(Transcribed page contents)
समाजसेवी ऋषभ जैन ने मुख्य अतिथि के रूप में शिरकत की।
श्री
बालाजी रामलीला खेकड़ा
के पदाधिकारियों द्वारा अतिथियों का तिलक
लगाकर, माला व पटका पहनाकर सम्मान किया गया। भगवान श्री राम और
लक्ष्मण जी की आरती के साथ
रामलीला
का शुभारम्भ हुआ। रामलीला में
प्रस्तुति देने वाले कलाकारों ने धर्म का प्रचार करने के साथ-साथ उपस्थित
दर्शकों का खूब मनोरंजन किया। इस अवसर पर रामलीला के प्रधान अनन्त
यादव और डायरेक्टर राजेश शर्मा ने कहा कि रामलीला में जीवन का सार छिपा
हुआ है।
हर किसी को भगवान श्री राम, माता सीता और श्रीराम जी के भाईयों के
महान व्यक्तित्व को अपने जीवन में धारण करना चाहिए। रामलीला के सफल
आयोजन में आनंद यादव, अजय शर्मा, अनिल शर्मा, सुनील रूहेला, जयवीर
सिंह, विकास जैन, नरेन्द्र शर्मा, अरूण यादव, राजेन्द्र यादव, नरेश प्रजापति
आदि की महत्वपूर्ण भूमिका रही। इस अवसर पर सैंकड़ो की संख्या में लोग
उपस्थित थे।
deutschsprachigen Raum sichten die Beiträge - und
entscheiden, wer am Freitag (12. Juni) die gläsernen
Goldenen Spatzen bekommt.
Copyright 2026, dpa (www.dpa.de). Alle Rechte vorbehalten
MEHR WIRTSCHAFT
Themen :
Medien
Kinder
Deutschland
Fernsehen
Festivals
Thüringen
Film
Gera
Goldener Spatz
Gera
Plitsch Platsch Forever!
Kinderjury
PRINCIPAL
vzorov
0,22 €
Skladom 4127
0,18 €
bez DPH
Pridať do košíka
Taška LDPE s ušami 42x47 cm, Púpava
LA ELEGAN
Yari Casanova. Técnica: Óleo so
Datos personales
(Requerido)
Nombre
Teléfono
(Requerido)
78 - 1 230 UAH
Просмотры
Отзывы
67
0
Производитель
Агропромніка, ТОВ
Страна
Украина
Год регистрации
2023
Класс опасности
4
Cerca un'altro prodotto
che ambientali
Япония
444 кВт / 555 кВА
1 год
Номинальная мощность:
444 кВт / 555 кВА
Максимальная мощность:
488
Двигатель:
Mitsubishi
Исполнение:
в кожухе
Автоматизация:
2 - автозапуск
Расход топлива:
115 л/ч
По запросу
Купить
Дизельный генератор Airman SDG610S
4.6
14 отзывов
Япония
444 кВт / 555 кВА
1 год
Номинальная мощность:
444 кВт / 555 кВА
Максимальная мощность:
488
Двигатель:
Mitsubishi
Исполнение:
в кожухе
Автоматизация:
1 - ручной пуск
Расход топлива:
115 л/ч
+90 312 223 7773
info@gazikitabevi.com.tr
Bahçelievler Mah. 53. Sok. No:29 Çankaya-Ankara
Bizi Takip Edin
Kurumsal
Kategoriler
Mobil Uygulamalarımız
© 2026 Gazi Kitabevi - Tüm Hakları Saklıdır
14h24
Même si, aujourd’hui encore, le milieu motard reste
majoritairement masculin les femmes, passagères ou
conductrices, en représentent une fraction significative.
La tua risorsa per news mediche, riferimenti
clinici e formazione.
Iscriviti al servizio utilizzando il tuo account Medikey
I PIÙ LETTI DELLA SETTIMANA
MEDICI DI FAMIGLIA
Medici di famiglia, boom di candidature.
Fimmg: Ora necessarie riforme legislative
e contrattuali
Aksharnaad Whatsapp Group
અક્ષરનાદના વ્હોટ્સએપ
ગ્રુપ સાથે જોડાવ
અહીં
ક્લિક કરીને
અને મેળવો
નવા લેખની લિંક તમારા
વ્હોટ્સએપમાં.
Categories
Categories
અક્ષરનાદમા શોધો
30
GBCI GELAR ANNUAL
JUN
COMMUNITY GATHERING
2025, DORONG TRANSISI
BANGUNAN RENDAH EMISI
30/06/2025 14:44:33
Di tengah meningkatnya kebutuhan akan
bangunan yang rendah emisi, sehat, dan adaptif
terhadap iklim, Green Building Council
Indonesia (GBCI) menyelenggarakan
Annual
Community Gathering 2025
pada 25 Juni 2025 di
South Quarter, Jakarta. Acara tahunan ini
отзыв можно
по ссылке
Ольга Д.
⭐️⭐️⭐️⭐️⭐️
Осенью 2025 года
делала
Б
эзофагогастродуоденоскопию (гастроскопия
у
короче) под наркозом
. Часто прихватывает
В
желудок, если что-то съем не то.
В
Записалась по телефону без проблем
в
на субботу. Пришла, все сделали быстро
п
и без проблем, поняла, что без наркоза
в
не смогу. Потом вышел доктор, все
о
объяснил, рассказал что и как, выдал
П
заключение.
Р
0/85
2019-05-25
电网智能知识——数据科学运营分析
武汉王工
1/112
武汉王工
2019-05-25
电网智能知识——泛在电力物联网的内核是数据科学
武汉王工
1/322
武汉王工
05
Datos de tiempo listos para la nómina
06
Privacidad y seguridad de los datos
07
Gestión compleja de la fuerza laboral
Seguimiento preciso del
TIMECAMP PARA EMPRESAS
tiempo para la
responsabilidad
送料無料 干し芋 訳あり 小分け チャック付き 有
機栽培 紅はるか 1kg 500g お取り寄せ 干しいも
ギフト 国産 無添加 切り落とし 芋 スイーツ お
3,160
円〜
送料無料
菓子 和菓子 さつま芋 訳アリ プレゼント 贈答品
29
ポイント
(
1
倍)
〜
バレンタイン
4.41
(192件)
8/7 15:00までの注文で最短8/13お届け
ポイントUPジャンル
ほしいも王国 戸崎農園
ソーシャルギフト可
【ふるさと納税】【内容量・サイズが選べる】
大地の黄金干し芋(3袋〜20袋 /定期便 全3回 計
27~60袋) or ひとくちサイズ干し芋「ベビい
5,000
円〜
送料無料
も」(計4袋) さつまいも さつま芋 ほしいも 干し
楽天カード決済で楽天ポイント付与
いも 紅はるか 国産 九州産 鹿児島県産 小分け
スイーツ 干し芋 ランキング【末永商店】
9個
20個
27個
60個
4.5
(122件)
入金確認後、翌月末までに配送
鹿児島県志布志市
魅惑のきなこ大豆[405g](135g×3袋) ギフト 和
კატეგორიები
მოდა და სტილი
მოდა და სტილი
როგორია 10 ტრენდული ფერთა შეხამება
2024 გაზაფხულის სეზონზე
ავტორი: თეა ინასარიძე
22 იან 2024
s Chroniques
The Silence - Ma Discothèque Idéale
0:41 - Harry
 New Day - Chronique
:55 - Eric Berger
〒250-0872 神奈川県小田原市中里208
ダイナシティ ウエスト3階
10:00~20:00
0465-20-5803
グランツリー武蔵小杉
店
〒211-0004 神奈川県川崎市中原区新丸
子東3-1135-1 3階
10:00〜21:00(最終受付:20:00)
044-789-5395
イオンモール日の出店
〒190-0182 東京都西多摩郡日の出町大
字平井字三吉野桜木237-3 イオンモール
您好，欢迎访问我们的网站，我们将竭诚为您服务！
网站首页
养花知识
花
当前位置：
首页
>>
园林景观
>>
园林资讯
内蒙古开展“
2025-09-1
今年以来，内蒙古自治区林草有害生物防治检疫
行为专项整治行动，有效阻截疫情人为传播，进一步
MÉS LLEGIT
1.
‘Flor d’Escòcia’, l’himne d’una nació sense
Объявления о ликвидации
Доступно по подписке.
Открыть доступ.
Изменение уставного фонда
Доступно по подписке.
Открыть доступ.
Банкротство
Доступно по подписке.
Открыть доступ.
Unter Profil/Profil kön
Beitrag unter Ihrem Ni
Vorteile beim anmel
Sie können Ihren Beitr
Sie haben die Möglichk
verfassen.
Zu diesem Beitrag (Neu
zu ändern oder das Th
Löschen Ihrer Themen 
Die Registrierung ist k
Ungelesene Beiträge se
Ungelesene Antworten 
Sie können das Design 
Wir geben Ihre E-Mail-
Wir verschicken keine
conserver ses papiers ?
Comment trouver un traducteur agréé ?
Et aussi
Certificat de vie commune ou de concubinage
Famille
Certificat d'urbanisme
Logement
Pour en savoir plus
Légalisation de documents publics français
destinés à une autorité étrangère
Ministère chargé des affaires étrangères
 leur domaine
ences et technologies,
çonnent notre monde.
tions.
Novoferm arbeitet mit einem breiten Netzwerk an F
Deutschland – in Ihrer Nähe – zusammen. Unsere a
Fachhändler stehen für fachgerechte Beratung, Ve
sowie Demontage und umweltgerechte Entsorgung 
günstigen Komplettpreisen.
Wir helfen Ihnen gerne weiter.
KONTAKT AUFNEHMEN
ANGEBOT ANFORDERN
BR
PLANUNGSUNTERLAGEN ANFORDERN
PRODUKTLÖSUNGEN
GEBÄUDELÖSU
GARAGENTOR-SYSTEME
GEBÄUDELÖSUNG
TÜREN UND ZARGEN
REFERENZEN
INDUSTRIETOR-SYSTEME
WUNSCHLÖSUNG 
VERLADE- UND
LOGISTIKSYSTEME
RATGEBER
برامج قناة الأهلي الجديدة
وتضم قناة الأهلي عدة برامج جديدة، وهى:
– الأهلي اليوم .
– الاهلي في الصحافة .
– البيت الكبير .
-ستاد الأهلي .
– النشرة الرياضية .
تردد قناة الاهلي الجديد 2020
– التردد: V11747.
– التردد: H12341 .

== PROBLEM TO SOLVE ==
Please print the lines from the start of the records up to and including the line with "1 - ручной пуск", copying each one exactly and leaving out the rest.

== RESPONSE FOR THIS EXERCISE ==
समाजसेवी ऋषभ जैन ने मुख्य अतिथि के रूप में शिरकत की।
श्री
बालाजी रामलीला खेकड़ा
के पदाधिकारियों द्वारा अतिथियों का तिलक
लगाकर, माला व पटका पहनाकर सम्मान किया गया। भगवान श्री राम और
लक्ष्मण जी की आरती के साथ
रामलीला
का शुभारम्भ हुआ। रामलीला में
प्रस्तुति देने वाले कलाकारों ने धर्म का प्रचार करने के साथ-साथ उपस्थित
दर्शकों का खूब मनोरंजन किया। इस अवसर पर रामलीला के प्रधान अनन्त
यादव और डायरेक्टर राजेश शर्मा ने कहा कि रामलीला में जीवन का सार छिपा
हुआ है।
हर किसी को भगवान श्री राम, माता सीता और श्रीराम जी के भाईयों के
महान व्यक्तित्व को अपने जीवन में धारण करना चाहिए। रामलीला के सफल
आयोजन में आनंद यादव, अजय शर्मा, अनिल शर्मा, सुनील रूहेला, जयवीर
सिंह, विकास जैन, नरेन्द्र शर्मा, अरूण यादव, राजेन्द्र यादव, नरेश प्रजापति
आदि की महत्वपूर्ण भूमिका रही। इस अवसर पर सैंकड़ो की संख्या में लोग
उपस्थित थे।
deutschsprachigen Raum sichten die Beiträge - und
entscheiden, wer am Freitag (12. Juni) die gläsernen
Goldenen Spatzen bekommt.
Copyright 2026, dpa (www.dpa.de). Alle Rechte vorbehalten
MEHR WIRTSCHAFT
Themen :
Medien
Kinder
Deutschland
Fernsehen
Festivals
Thüringen
Film
Gera
Goldener Spatz
Gera
Plitsch Platsch Forever!
Kinderjury
PRINCIPAL
vzorov
0,22 €
Skladom 4127
0,18 €
bez DPH
Pridať do košíka
Taška LDPE s ušami 42x47 cm, Púpava
LA ELEGAN
Yari Casanova. Técnica: Óleo so
Datos personales
(Requerido)
Nombre
Teléfono
(Requerido)
78 - 1 230 UAH
Просмотры
Отзывы
67
0
Производитель
Агропромніка, ТОВ
Страна
Украина
Год регистрации
2023
Класс опасности
4
Cerca un'altro prodotto
che ambientali
Япония
444 кВт / 555 кВА
1 год
Номинальная мощность:
444 кВт / 555 кВА
Максимальная мощность:
488
Двигатель:
Mitsubishi
Исполнение:
в кожухе
Автоматизация:
2 - автозапуск
Расход топлива:
115 л/ч
По запросу
Купить
Дизельный генератор Airman SDG610S
4.6
14 отзывов
Япония
444 кВт / 555 кВА
1 год
Номинальная мощность:
444 кВт / 555 кВА
Максимальная мощность:
488
Двигатель:
Mitsubishi
Исполнение:
в кожухе
Автоматизация:
1 - ручной пуск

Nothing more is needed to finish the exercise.